Home Art & Culture A ‘maikadah’ at a UP shrine

A ‘maikadah’ at a UP shrine

by Editor's Desk

Faizan Ahmad | Team TrickyScribe: Last Friday I visited the suburban small town Dewa, a little 10 km away from Barabanki, where I was staying to attend a wedding. Dewa or called Dewa Sharif with reverence is famous for the shrine of Hazrat Waris Ali Shah, whose followers use the suffix of Warsi. 

An annual mela or fare in this small town is held in the month of Kartik and 12 days before Diwali, which is also very popular not only among the followers of Haji Waris Piya but also the people living in the countryside of Dewa, 37 km from Lucknow.

Dewa has become a pilgrim town exclusively because of the mausoleum of Waris Ali Shah (1823-1905) whose followers are spread over the world and they come here to pay obeisance during the mela or Urs or any other time. Hundreds of people, belonging to different faiths, mainly women line up at the entrance of the mazar every time it is opened.

But what utterly surprised me to see a signboard on a small building, a little ahead of the mausoleum which reads in bold letters “Khanqah Aaliya Warsi Maikadah” in Urdu and English. As far as my knowledge goes Maikadah, a Persian word, is called a place where wine is served or in plain words a bar. Since  it was locked that day, I couldn’t find out what it was and what it offered. 
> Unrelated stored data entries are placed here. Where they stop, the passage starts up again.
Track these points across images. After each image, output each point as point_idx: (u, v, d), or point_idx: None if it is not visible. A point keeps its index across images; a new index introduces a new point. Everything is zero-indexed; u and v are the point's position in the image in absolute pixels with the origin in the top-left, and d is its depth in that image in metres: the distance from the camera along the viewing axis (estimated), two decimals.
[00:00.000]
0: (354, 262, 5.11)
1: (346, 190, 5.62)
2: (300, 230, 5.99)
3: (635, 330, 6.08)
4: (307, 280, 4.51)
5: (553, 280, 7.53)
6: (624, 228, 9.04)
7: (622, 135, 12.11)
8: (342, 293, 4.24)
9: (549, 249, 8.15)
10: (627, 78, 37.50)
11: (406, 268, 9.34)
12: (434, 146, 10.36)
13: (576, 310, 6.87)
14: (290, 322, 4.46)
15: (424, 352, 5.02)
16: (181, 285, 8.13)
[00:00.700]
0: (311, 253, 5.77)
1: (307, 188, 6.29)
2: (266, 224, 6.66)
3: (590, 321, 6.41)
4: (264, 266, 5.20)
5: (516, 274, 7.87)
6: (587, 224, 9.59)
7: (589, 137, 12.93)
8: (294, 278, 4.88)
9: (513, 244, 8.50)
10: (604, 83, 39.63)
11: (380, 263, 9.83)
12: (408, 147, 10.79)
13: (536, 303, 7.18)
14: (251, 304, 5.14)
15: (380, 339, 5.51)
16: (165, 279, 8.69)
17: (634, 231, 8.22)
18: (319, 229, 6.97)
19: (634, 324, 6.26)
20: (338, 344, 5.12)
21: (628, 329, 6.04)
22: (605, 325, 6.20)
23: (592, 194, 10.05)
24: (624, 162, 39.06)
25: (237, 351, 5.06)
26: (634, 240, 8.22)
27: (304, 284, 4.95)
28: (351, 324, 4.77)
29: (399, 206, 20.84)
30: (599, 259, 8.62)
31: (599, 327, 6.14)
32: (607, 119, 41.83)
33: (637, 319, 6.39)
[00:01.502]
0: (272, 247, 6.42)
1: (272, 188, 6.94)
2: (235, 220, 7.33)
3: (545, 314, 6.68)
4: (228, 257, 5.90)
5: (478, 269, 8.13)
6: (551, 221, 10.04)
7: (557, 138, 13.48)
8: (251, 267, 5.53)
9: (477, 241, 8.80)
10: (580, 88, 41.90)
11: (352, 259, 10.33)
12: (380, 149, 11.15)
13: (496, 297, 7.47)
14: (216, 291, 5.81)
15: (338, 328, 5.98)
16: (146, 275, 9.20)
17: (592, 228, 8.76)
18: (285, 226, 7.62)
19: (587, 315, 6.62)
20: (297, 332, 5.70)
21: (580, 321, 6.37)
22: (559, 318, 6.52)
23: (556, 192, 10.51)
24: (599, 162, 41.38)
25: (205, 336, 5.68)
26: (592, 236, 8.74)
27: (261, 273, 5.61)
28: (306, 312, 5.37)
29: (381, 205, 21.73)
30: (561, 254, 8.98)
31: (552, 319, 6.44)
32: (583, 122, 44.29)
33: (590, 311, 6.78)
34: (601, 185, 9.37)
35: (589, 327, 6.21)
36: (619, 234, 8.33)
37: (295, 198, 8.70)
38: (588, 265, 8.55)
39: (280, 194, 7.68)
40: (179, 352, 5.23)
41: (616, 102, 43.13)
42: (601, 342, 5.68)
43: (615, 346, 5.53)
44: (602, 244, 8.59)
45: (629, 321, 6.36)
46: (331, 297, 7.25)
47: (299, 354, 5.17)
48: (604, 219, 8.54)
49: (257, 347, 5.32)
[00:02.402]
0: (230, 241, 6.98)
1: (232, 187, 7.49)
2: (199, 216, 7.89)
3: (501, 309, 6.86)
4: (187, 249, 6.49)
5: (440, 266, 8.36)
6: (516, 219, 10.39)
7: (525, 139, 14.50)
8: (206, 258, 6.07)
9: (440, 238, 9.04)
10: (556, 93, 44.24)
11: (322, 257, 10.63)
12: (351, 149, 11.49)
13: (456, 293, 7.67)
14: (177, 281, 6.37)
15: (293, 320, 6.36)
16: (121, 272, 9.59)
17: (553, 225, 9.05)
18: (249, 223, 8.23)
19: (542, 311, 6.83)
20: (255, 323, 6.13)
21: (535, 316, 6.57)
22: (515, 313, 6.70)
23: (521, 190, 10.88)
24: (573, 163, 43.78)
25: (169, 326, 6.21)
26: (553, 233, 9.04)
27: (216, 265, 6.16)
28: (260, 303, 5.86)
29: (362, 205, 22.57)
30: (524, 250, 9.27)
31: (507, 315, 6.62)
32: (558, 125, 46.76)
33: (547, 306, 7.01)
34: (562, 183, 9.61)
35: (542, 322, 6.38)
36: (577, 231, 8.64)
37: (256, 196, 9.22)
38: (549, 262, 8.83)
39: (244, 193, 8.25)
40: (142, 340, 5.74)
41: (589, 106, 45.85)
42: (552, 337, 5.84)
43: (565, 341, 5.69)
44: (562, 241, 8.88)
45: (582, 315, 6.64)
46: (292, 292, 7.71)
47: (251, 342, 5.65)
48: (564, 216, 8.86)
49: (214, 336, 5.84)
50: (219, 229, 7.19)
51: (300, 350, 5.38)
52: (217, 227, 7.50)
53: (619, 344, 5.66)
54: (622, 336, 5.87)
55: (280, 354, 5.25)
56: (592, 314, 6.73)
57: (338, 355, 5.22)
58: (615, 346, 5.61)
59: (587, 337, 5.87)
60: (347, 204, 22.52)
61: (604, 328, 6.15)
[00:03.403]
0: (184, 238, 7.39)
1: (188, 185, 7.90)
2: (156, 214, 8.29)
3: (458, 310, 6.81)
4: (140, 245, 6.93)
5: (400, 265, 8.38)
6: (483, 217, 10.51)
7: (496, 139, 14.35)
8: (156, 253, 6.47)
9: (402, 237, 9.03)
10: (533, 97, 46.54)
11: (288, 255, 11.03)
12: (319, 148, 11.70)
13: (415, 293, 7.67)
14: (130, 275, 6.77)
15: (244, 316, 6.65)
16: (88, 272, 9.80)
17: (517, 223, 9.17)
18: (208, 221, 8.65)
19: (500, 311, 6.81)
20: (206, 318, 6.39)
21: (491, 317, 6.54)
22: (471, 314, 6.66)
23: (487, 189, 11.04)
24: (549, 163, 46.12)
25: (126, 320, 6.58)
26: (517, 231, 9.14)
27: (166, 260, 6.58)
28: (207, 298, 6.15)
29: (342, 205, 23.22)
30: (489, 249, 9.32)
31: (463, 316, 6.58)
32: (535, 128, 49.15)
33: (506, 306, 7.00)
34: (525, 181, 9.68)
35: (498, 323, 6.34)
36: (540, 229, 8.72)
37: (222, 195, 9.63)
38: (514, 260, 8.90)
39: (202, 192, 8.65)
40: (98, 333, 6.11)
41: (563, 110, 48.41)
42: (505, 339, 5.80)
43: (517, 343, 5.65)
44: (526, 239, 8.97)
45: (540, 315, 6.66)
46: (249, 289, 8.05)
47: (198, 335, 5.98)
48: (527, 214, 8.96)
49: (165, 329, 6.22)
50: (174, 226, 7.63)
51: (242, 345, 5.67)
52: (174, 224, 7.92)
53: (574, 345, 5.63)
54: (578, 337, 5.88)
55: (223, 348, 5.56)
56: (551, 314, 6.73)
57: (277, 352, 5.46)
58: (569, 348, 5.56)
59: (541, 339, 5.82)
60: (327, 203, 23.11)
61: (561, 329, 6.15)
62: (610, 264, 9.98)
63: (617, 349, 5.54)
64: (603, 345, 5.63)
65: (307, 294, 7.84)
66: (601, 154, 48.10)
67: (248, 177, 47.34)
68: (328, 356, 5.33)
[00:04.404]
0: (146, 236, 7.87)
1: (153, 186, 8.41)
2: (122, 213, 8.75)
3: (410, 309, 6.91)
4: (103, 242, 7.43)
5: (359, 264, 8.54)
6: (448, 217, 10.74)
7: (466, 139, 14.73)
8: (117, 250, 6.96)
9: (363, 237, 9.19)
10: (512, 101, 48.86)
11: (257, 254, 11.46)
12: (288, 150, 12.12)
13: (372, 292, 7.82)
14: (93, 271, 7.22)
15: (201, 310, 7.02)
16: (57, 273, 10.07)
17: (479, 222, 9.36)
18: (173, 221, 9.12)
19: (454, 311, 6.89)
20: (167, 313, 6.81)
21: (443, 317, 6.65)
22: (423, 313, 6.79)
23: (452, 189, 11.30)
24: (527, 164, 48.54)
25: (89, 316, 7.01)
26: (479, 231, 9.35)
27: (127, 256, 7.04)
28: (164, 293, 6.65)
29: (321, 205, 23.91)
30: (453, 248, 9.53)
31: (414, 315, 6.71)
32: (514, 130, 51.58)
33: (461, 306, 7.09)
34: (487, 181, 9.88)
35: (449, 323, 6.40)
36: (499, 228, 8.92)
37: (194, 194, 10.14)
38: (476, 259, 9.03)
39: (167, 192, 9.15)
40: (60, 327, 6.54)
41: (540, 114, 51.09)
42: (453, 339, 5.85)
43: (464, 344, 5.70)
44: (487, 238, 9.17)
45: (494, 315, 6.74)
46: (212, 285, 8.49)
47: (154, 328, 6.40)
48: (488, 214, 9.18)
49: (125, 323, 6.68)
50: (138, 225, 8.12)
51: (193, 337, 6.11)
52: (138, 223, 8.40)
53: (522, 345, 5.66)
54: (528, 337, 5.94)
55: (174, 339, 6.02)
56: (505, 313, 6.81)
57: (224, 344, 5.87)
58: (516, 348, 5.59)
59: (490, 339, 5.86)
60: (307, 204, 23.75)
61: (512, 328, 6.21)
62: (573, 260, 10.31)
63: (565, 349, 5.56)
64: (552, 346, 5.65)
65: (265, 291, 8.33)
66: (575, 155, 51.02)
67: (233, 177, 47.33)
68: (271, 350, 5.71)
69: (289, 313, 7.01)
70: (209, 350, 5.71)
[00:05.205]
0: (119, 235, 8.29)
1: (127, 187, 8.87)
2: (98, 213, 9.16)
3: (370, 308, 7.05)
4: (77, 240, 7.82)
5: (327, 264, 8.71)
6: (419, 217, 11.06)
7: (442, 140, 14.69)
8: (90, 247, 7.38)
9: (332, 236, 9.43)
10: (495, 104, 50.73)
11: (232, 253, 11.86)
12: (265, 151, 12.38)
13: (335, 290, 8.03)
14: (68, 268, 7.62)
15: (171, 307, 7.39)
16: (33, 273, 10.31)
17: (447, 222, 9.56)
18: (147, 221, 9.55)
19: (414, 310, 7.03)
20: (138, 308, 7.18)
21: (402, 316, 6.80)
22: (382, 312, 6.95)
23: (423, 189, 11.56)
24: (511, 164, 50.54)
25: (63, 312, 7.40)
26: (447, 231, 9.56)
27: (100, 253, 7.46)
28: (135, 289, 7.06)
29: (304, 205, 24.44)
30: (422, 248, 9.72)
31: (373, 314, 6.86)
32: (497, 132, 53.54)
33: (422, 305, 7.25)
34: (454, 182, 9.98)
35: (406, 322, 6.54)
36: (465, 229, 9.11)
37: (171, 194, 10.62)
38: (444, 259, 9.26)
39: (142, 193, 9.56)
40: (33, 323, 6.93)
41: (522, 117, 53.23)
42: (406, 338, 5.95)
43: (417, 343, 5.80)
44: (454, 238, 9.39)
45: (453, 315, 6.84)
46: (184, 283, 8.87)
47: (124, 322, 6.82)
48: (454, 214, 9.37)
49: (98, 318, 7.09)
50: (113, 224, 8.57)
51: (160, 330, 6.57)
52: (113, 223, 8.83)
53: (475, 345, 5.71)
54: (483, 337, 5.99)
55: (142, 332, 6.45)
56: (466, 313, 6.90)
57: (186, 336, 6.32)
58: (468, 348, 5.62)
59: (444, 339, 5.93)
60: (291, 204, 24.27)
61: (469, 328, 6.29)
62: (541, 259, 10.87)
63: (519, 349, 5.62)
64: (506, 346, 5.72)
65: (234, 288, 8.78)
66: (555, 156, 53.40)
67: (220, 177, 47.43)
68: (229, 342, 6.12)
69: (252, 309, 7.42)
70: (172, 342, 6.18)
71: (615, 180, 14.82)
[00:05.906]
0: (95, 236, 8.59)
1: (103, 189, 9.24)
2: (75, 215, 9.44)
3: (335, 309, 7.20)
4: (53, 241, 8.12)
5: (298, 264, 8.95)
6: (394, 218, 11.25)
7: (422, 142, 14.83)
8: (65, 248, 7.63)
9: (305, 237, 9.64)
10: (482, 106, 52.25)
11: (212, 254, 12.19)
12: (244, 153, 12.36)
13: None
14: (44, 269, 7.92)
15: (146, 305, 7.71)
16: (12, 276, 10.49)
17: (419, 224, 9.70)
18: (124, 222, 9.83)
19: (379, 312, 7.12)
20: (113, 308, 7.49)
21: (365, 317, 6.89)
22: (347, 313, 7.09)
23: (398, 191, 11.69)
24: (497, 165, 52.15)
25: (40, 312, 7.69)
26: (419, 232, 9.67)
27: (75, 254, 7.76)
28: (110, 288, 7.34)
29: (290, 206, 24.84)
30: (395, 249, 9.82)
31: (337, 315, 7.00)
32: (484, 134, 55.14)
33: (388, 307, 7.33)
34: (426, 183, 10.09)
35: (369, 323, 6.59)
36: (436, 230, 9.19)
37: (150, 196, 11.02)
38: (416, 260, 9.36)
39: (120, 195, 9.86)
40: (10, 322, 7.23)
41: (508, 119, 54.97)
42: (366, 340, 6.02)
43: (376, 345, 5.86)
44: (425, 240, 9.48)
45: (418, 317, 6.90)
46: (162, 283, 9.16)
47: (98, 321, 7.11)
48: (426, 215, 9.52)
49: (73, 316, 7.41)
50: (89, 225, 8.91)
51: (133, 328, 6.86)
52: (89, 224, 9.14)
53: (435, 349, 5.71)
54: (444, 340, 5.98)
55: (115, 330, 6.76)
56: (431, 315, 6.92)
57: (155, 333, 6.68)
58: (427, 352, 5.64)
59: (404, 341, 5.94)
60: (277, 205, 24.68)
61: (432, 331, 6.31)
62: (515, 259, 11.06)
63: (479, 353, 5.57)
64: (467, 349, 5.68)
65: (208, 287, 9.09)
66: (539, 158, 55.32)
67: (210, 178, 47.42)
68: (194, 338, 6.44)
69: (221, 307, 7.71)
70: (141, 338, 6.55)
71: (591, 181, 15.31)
Haroon Warsi, chairman of Dewa Nagar Palika, said that this building was constructed by Waris Ali Shah’s Hindu woman devotee Jamal Shah Mastani who came from Gwalior. “There are some rooms there where her followers stay and nothing else happens there,” he said on phone from Dewa.
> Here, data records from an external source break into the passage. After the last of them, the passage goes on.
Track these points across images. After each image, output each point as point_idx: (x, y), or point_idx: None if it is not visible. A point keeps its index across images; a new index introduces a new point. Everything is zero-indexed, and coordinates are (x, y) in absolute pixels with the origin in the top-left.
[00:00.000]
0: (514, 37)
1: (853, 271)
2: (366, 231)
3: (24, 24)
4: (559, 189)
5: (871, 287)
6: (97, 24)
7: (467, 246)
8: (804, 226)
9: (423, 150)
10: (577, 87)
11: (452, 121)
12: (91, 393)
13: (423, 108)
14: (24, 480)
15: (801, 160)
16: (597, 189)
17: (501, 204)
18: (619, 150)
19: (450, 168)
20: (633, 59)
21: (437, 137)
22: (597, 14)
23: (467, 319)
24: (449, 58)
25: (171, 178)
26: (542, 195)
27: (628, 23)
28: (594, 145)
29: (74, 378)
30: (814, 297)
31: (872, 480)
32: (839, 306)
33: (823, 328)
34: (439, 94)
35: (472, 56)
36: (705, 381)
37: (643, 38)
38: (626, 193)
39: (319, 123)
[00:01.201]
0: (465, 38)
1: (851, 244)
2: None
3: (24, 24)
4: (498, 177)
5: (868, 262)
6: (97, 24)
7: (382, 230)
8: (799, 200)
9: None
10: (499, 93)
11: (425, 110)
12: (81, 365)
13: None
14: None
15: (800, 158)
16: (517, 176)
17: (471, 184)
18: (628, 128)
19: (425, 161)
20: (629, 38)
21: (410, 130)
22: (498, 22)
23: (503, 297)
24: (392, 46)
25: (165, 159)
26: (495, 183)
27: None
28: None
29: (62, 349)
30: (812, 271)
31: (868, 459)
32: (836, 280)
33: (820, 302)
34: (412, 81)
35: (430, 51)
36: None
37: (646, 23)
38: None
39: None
Asked why this word Maikadah was used there, Warsi said the word is seemingly linked to ‘nasha’ of devotion. “His devotees are intoxicated under the great devotion and for them this is the Nasha.”

It will not be out of place to mention here that one can easily find some outlets selling chilled bear and countrymade liquor close to the shrine campus obviously to fulfill the requirements of the devotees. Liquor is not prohibited in UP like Bihar but it should not be allowed at least near the pilgrim sites by the local administration. 
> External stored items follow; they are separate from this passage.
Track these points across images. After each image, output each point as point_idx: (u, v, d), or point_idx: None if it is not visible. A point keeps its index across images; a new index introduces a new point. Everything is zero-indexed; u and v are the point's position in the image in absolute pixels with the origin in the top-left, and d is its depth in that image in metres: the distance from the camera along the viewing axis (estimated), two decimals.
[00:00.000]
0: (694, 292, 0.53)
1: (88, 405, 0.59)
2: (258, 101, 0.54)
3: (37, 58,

Mausoof Ahmed Khan, the descendants of a zamindar family in Mawai block in Ayodhya district, said in that building raised by Jamal Shah Mastani, qawwali sessions are held during the Urs of Waris Shah’s father Syed Qurban Ali Shah, whose mazar is located nearby. He said Waris Piya used to visit his ancestors.

Another landed gentry Munir Ahmad Khan of Anar Patti village talked about one big landlord Thakur Pancham Singh during the lifetime of Waris Ali Shah and was a great devotee. He said possibly the observance of Holi was started by him when the saint was alive and he approved it. 

It is said that Holi is played in the shrine’s campus by both Hindus and Muslims with flower petals and yellow abir. They believe that non Muslims from the nearby villages would visit the saint when he was alive and sprinkle abir and petals at his feet on Holi day and he would bless them. This practice still continues and his followers from far flung areas come to play Holi.